Mitentscheidend für das, wie das US-Wirtschaftsblatt "Business Week" unlängst schrieb, "ökonomische Wunder" an der San Francisco Bay ist nach Ansicht von Fachleuten die Rolle der dortigen Universitäten Stanford und Berkeley, die als "Kaderschmiede" für Software- und andere IT-Experten, vor allem aber auch als Know-how-Lieferanten fungieren. So manches Spin-off aus dem universitären Bereich brachte es zur Company mit Weltgeltung. Letztes prominentes Beispiel: Die Geschichte des Netscape-Gründers Marc Andreessen. Und natürlich spielt das eine Rolle, was die IT-Branche seit geraumer Zeit antreibt: die Vision vom weltumspannenden Electronic Commerce. Das Tal, einst ein Eldorado der Halbleiter-Produzenten, ist längst zum Nabel der weltweiten Networking- und Internet-Industrie geworden.

Doch das Silicon Valley hat auch seine Schattenseiten bekommen. Nicht nur von den täglichen Verkehrsstaus sowie den exorbitant gestiegenen Grundstückspreisen und Lebenshaltungskosten ist dabei die Rede, sondern von übergeordneten wirtschaftlichen Zusammenhängen. Zum Beispiel davon, daß der Region einmal mehr das Schicksal eines "Durchlauferhitzers" drohen könnte. Damit ist die Tatsache gemeint, daß aufgrund zunehmend schlechter werdenden Rahmenbedingungen wie zu knapper und zu teurer Gewerbeflächen sowie einem - trotz des einzigartigen unversitären Umfelds - eklatanten Mangel an Fachkräften das Silicon Valley in gewisser Weise die Vergangenheit einholen könnte. Schon einmal, nämlich Ende der 80er und Anfang der 90er Jahre, mußten die Kalifornier mitansehen, daß ihnen andere Regionen in den USA, zum Beispiel Austin/Texas oder Phoenix/Arizona, zeitweise den Rang als High-Tech-Zentrum abliefen.

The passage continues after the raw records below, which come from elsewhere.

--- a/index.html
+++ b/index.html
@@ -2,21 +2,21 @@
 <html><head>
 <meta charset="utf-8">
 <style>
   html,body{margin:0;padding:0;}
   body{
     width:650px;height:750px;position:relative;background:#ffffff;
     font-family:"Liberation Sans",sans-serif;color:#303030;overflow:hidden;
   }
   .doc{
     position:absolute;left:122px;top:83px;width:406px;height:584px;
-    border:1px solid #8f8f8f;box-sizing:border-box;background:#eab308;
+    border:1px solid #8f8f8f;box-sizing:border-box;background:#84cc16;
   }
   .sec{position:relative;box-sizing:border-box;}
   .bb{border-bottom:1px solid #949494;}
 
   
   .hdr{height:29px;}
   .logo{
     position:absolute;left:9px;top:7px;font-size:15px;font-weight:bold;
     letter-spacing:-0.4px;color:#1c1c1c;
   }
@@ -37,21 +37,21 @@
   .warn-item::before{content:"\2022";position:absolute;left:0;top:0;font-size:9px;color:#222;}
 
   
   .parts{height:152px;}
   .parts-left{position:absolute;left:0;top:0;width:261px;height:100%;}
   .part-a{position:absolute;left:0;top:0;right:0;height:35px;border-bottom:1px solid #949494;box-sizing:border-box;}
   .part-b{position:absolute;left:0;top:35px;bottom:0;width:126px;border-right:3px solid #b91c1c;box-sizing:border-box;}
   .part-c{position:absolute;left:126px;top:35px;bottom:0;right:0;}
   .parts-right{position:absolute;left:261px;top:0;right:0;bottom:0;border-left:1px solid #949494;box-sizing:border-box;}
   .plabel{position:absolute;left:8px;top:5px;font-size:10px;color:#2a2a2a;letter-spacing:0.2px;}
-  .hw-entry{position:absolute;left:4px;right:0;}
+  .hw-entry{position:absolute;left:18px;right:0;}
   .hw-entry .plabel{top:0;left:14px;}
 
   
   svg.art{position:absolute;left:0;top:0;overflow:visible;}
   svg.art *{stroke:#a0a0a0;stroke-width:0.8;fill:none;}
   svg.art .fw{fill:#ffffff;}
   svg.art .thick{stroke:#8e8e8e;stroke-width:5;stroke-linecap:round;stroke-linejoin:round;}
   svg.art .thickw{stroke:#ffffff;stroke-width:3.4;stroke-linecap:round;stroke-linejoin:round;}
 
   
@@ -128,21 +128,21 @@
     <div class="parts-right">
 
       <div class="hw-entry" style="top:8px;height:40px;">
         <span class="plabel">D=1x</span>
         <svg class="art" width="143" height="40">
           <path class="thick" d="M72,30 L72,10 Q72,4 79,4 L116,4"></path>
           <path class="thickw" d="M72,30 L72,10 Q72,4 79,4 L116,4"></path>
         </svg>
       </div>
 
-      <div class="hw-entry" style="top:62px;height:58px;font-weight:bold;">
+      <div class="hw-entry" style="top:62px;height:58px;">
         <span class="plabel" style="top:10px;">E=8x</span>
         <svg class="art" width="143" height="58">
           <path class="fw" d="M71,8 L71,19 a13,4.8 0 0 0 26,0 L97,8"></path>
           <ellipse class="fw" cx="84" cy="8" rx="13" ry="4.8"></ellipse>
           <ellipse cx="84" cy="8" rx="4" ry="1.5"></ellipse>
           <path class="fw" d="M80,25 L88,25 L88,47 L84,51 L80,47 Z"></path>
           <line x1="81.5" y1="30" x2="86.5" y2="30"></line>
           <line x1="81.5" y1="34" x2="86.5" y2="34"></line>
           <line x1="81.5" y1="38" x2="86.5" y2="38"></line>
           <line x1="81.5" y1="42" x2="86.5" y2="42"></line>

Die größte Gefahr könnte Experten zufolge jedoch aus einer ganz anderen Ecke kommen - wenn man so will, Stärke und Schwäche des Silicon Valley zugleich. Nirgendwo sonst auf der Welt ist eine vergleichbare Konzentration von Fachleuten, "Spinnern", Leuten mit Ideen sowie aufgeschlossenen Kapitalgebern zu finden. Und an keinem Platz der Erde gilt in diesem Maße das Etikett, es zumindest "als Unternehmer probiert zu haben", schon als Auszeichnung. Reich werden zu wollen ist akzeptiert, und diejenigen, die nicht als Firmengründer und/oder CEO reüssieren, beziehen ihre Motivation, so gut wie Tag und Nacht für das Unternehmen zu arbeiten, aus weit unter dem vermeintlichen späteren Marktwert eingekauften Belegschaftsaktien.

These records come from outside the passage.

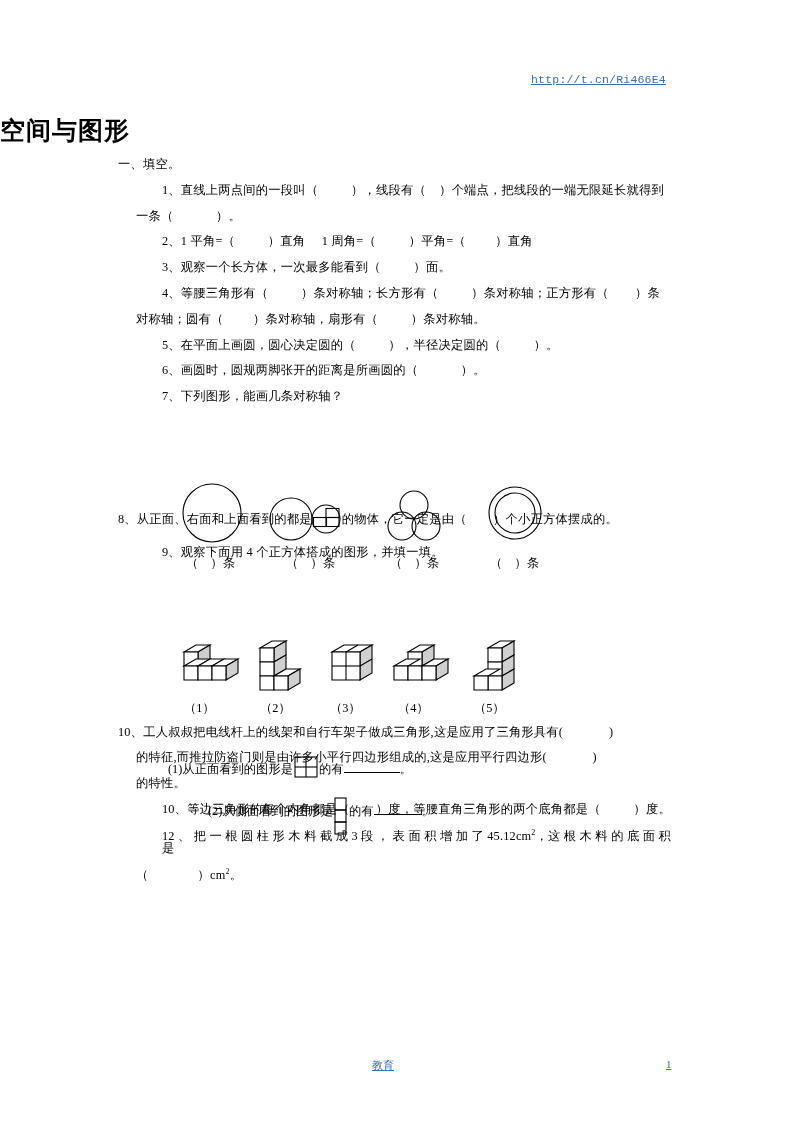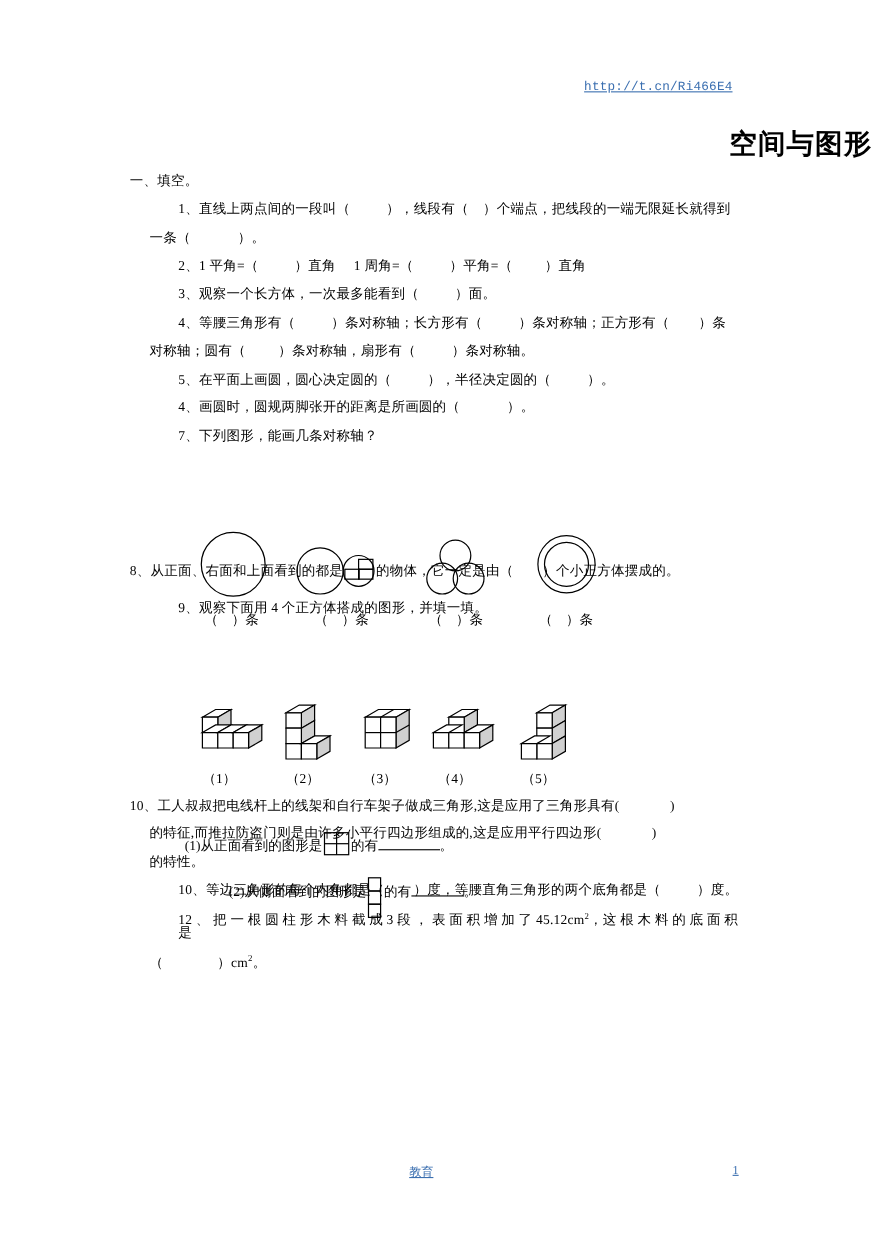--- a/index.html
+++ b/index.html
@@ -34,21 +34,21 @@
     text-decoration: underline;
     letter-spacing: 0.2px;
   }
 
   
   .title {
     position: absolute;
     left: 0;
     top: 98px;
     width: 793px;
-    text-align: right;
+    text-align: left;
     font-size: 25px;
     font-weight: bold;
     letter-spacing: 1px;
     font-family: "DejaVu Sans", "Liberation Sans", sans-serif;
   }
 
   
   .content {
     position: absolute;
     left: 118px;
@@ -170,21 +170,21 @@
 
     <div class="line q">2、1 平角=（          ）直角     1 周角=（          ）平角=（         ）直角</div>
 
     <div class="line q">3、观察一个长方体，一次最多能看到（          ）面。</div>
 
     <div class="line q">4、等腰三角形有（          ）条对称轴；长方形有（          ）条对称轴；正方形有（        ）条</div>
     <div class="line cont">对称轴；圆有（         ）条对称轴，扇形有（          ）条对称轴。</div>
 
     <div class="line q">5、在平面上画圆，圆心决定圆的（          ），半径决定圆的（          ）。</div>
 
-    <div class="line q">4、画圆时，圆规两脚张开的距离是所画圆的（             ）。</div>
+    <div class="line q">6、画圆时，圆规两脚张开的距离是所画圆的（             ）。</div>
 
     <div class="line q">7、下列图形，能画几条对称轴？</div>
 
     <div class="line" style="margin-top:13.5px;height:92px;"></div>
 
     <div class="line" style="margin-top:0px;"><span>8、从正面、右面和上面看到的都是</span><span class="gridicon"><svg width="30" height="22" viewBox="0 0 30 22">
             <rect class="stroke" x="14" y="1.5" width="13" height="9"></rect>
             <rect class="stroke" x="1.5" y="10.5" width="13" height="9"></rect>
             <rect class="stroke" x="14" y="10.5" width="13" height="9"></rect>
           </svg></span><span>的物体，它一定是由（        ）个小正方体摆成的。</span></div>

Doch genau hier hören immer mehr Branchen-Insider eine Zeitbombe ticken. Die teilweise nicht mehr nachvollziehbaren Kurssteigerungen an den Börsen, die geradezu hysterischen Reaktionen der Analysten bei einer nur geringfügigen Verfehlung der quartalsbezogenen Ergebnisprognosen, zuletzt bei Intel und Oracle, zeigen, daß die "Konjunktur des Silicon Valley hoffnungslos überhitzt ist". Auch unter den seriösen Börsianern an der Wallstreet rechnet man insgeheim seit längerem mit einer deutlichen Abkühlung des Booms für die US-IT-Branche. Erste Anzeichen einer weltweiten Marktsättigung seien derzeit bereits im klassischen Netzwerkgeschäft spürbar. Dann, so ein Morgan-Stanley-Analyst, werden die Leute aufwachen und feststellen: "Das Tal hat seine besten Tage hinter sich.